→ Work required
For this exercise, transcribe all of the entries exactly.

(Page-level text extractions)
┌──

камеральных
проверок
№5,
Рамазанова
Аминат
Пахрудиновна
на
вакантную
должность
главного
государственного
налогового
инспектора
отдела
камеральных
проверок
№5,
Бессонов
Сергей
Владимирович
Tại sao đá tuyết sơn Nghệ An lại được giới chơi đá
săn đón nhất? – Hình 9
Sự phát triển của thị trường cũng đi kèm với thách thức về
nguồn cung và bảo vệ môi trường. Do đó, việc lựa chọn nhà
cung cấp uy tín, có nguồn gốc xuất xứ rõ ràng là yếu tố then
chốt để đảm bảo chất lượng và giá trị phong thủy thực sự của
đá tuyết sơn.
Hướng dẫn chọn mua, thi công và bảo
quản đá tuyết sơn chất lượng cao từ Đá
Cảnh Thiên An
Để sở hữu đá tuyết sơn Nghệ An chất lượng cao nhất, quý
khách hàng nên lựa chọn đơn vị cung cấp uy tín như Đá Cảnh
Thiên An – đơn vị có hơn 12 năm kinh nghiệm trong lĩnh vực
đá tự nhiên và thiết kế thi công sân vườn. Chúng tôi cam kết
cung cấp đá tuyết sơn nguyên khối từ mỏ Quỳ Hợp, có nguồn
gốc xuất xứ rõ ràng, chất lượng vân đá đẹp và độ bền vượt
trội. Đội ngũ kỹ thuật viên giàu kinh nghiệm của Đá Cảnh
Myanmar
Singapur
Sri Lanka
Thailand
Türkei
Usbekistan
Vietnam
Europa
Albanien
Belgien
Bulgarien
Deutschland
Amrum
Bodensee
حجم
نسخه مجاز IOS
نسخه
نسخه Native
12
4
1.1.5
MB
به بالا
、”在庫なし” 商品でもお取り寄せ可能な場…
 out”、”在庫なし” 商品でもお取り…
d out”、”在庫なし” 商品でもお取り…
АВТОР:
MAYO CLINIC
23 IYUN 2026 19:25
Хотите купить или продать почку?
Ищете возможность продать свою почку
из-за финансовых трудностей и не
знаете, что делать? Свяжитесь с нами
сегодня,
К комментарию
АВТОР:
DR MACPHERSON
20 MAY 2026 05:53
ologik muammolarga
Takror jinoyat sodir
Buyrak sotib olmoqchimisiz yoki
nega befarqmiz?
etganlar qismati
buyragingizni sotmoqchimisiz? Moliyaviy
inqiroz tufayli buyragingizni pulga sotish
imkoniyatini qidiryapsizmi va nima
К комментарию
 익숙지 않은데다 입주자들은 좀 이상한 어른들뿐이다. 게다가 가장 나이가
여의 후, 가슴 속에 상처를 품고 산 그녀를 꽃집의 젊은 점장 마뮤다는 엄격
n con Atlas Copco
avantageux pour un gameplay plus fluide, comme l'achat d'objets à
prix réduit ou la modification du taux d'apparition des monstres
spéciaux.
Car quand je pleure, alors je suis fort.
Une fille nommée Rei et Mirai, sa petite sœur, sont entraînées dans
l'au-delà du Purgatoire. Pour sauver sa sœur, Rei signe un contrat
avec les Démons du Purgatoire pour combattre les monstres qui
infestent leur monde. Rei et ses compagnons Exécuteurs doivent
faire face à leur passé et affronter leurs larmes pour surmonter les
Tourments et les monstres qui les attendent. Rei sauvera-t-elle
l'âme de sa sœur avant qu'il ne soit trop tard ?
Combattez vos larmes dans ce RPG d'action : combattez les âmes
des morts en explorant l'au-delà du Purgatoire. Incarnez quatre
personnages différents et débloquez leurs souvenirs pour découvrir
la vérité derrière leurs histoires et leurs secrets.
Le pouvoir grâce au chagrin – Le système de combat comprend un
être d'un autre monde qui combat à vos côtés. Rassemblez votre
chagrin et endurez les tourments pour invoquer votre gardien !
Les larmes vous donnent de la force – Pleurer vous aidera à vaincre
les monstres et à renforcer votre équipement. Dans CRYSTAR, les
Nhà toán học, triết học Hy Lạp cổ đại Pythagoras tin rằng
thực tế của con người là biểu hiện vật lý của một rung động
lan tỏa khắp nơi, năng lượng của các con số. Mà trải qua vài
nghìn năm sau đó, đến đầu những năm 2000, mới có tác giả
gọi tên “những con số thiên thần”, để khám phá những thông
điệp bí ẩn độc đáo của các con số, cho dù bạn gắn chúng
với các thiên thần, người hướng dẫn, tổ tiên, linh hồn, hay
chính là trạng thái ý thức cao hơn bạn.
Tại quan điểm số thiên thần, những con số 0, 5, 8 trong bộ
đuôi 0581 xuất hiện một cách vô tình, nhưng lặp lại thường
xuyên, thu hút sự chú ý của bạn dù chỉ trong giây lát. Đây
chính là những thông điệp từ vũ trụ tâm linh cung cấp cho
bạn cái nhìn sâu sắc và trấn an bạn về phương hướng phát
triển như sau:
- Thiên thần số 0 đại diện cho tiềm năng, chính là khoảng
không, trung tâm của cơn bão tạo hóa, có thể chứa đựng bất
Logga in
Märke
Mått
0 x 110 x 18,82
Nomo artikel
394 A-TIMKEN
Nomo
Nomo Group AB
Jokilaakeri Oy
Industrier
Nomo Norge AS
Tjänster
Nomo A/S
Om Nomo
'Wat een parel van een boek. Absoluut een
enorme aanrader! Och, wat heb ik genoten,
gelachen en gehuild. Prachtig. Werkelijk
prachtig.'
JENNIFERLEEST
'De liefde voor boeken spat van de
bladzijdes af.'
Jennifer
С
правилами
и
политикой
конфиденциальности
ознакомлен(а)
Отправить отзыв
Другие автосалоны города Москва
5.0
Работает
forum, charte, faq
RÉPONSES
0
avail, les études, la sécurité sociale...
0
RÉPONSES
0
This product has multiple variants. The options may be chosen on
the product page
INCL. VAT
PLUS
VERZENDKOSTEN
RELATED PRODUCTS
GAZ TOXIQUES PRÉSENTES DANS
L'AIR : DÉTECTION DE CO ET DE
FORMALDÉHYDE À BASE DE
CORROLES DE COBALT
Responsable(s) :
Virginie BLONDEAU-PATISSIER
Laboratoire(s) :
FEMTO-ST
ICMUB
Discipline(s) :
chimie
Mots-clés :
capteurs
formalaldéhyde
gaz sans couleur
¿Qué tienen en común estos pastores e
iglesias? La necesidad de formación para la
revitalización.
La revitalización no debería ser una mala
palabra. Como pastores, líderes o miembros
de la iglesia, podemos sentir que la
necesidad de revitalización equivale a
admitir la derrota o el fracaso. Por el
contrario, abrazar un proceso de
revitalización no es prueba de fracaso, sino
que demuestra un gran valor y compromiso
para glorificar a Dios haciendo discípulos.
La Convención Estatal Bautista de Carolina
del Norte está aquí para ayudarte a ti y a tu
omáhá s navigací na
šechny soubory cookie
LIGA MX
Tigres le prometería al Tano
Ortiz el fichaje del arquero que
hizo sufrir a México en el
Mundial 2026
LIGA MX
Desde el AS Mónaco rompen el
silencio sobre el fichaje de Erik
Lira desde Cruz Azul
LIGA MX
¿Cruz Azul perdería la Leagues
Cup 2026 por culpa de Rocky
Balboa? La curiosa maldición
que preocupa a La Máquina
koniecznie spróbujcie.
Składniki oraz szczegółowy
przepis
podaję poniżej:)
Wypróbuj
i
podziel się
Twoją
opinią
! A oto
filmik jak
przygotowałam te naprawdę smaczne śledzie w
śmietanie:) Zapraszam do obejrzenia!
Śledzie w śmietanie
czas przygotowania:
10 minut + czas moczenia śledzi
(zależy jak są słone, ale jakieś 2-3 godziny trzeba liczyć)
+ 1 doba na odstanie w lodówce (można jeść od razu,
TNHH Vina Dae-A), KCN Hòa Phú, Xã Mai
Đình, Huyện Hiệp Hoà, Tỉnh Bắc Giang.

└──

→ Written answer
камеральных
проверок
№5,
Рамазанова
Аминат
Пахрудиновна
на
вакантную
должность
главного
государственного
налогового
инспектора
отдела
камеральных
проверок
№5,
Бессонов
Сергей
Владимирович
Tại sao đá tuyết sơn Nghệ An lại được giới chơi đá
săn đón nhất? – Hình 9
Sự phát triển của thị trường cũng đi kèm với thách thức về
nguồn cung và bảo vệ môi trường. Do đó, việc lựa chọn nhà
cung cấp uy tín, có nguồn gốc xuất xứ rõ ràng là yếu tố then
chốt để đảm bảo chất lượng và giá trị phong thủy thực sự của
đá tuyết sơn.
Hướng dẫn chọn mua, thi công và bảo
quản đá tuyết sơn chất lượng cao từ Đá
Cảnh Thiên An
Để sở hữu đá tuyết sơn Nghệ An chất lượng cao nhất, quý
khách hàng nên lựa chọn đơn vị cung cấp uy tín như Đá Cảnh
Thiên An – đơn vị có hơn 12 năm kinh nghiệm trong lĩnh vực
đá tự nhiên và thiết kế thi công sân vườn. Chúng tôi cam kết
cung cấp đá tuyết sơn nguyên khối từ mỏ Quỳ Hợp, có nguồn
gốc xuất xứ rõ ràng, chất lượng vân đá đẹp và độ bền vượt
trội. Đội ngũ kỹ thuật viên giàu kinh nghiệm của Đá Cảnh
Myanmar
Singapur
Sri Lanka
Thailand
Türkei
Usbekistan
Vietnam
Europa
Albanien
Belgien
Bulgarien
Deutschland
Amrum
Bodensee
حجم
نسخه مجاز IOS
نسخه
نسخه Native
12
4
1.1.5
MB
به بالا
、”在庫なし” 商品でもお取り寄せ可能な場…
 out”、”在庫なし” 商品でもお取り…
d out”、”在庫なし” 商品でもお取り…
АВТОР:
MAYO CLINIC
23 IYUN 2026 19:25
Хотите купить или продать почку?
Ищете возможность продать свою почку
из-за финансовых трудностей и не
знаете, что делать? Свяжитесь с нами
сегодня,
К комментарию
АВТОР:
DR MACPHERSON
20 MAY 2026 05:53
ologik muammolarga
Takror jinoyat sodir
Buyrak sotib olmoqchimisiz yoki
nega befarqmiz?
etganlar qismati
buyragingizni sotmoqchimisiz? Moliyaviy
inqiroz tufayli buyragingizni pulga sotish
imkoniyatini qidiryapsizmi va nima
К комментарию
 익숙지 않은데다 입주자들은 좀 이상한 어른들뿐이다. 게다가 가장 나이가
여의 후, 가슴 속에 상처를 품고 산 그녀를 꽃집의 젊은 점장 마뮤다는 엄격
n con Atlas Copco
avantageux pour un gameplay plus fluide, comme l'achat d'objets à
prix réduit ou la modification du taux d'apparition des monstres
spéciaux.
Car quand je pleure, alors je suis fort.
Une fille nommée Rei et Mirai, sa petite sœur, sont entraînées dans
l'au-delà du Purgatoire. Pour sauver sa sœur, Rei signe un contrat
avec les Démons du Purgatoire pour combattre les monstres qui
infestent leur monde. Rei et ses compagnons Exécuteurs doivent
faire face à leur passé et affronter leurs larmes pour surmonter les
Tourments et les monstres qui les attendent. Rei sauvera-t-elle
l'âme de sa sœur avant qu'il ne soit trop tard ?
Combattez vos larmes dans ce RPG d'action : combattez les âmes
des morts en explorant l'au-delà du Purgatoire. Incarnez quatre
personnages différents et débloquez leurs souvenirs pour découvrir
la vérité derrière leurs histoires et leurs secrets.
Le pouvoir grâce au chagrin – Le système de combat comprend un
être d'un autre monde qui combat à vos côtés. Rassemblez votre
chagrin et endurez les tourments pour invoquer votre gardien !
Les larmes vous donnent de la force – Pleurer vous aidera à vaincre
les monstres et à renforcer votre équipement. Dans CRYSTAR, les
Nhà toán học, triết học Hy Lạp cổ đại Pythagoras tin rằng
thực tế của con người là biểu hiện vật lý của một rung động
lan tỏa khắp nơi, năng lượng của các con số. Mà trải qua vài
nghìn năm sau đó, đến đầu những năm 2000, mới có tác giả
gọi tên “những con số thiên thần”, để khám phá những thông
điệp bí ẩn độc đáo của các con số, cho dù bạn gắn chúng
với các thiên thần, người hướng dẫn, tổ tiên, linh hồn, hay
chính là trạng thái ý thức cao hơn bạn.
Tại quan điểm số thiên thần, những con số 0, 5, 8 trong bộ
đuôi 0581 xuất hiện một cách vô tình, nhưng lặp lại thường
xuyên, thu hút sự chú ý của bạn dù chỉ trong giây lát. Đây
chính là những thông điệp từ vũ trụ tâm linh cung cấp cho
bạn cái nhìn sâu sắc và trấn an bạn về phương hướng phát
triển như sau:
- Thiên thần số 0 đại diện cho tiềm năng, chính là khoảng
không, trung tâm của cơn bão tạo hóa, có thể chứa đựng bất
Logga in
Märke
Mått
0 x 110 x 18,82
Nomo artikel
394 A-TIMKEN
Nomo
Nomo Group AB
Jokilaakeri Oy
Industrier
Nomo Norge AS
Tjänster
Nomo A/S
Om Nomo
'Wat een parel van een boek. Absoluut een
enorme aanrader! Och, wat heb ik genoten,
gelachen en gehuild. Prachtig. Werkelijk
prachtig.'
JENNIFERLEEST
'De liefde voor boeken spat van de
bladzijdes af.'
Jennifer
С
правилами
и
политикой
конфиденциальности
ознакомлен(а)
Отправить отзыв
Другие автосалоны города Москва
5.0
Работает
forum, charte, faq
RÉPONSES
0
avail, les études, la sécurité sociale...
0
RÉPONSES
0
This product has multiple variants. The options may be chosen on
the product page
INCL. VAT
PLUS
VERZENDKOSTEN
RELATED PRODUCTS
GAZ TOXIQUES PRÉSENTES DANS
L'AIR : DÉTECTION DE CO ET DE
FORMALDÉHYDE À BASE DE
CORROLES DE COBALT
Responsable(s) :
Virginie BLONDEAU-PATISSIER
Laboratoire(s) :
FEMTO-ST
ICMUB
Discipline(s) :
chimie
Mots-clés :
capteurs
formalaldéhyde
gaz sans couleur
¿Qué tienen en común estos pastores e
iglesias? La necesidad de formación para la
revitalización.
La revitalización no debería ser una mala
palabra. Como pastores, líderes o miembros
de la iglesia, podemos sentir que la
necesidad de revitalización equivale a
admitir la derrota o el fracaso. Por el
contrario, abrazar un proceso de
revitalización no es prueba de fracaso, sino
que demuestra un gran valor y compromiso
para glorificar a Dios haciendo discípulos.
La Convención Estatal Bautista de Carolina
del Norte está aquí para ayudarte a ti y a tu
omáhá s navigací na
šechny soubory cookie
LIGA MX
Tigres le prometería al Tano
Ortiz el fichaje del arquero que
hizo sufrir a México en el
Mundial 2026
LIGA MX
Desde el AS Mónaco rompen el
silencio sobre el fichaje de Erik
Lira desde Cruz Azul
LIGA MX
¿Cruz Azul perdería la Leagues
Cup 2026 por culpa de Rocky
Balboa? La curiosa maldición
que preocupa a La Máquina
koniecznie spróbujcie.
Składniki oraz szczegółowy
przepis
podaję poniżej:)
Wypróbuj
i
podziel się
Twoją
opinią
! A oto
filmik jak
przygotowałam te naprawdę smaczne śledzie w
śmietanie:) Zapraszam do obejrzenia!
Śledzie w śmietanie
czas przygotowania:
10 minut + czas moczenia śledzi
(zależy jak są słone, ale jakieś 2-3 godziny trzeba liczyć)
+ 1 doba na odstanie w lodówce (można jeść od razu,
TNHH Vina Dae-A), KCN Hòa Phú, Xã Mai
Đình, Huyện Hiệp Hoà, Tỉnh Bắc Giang.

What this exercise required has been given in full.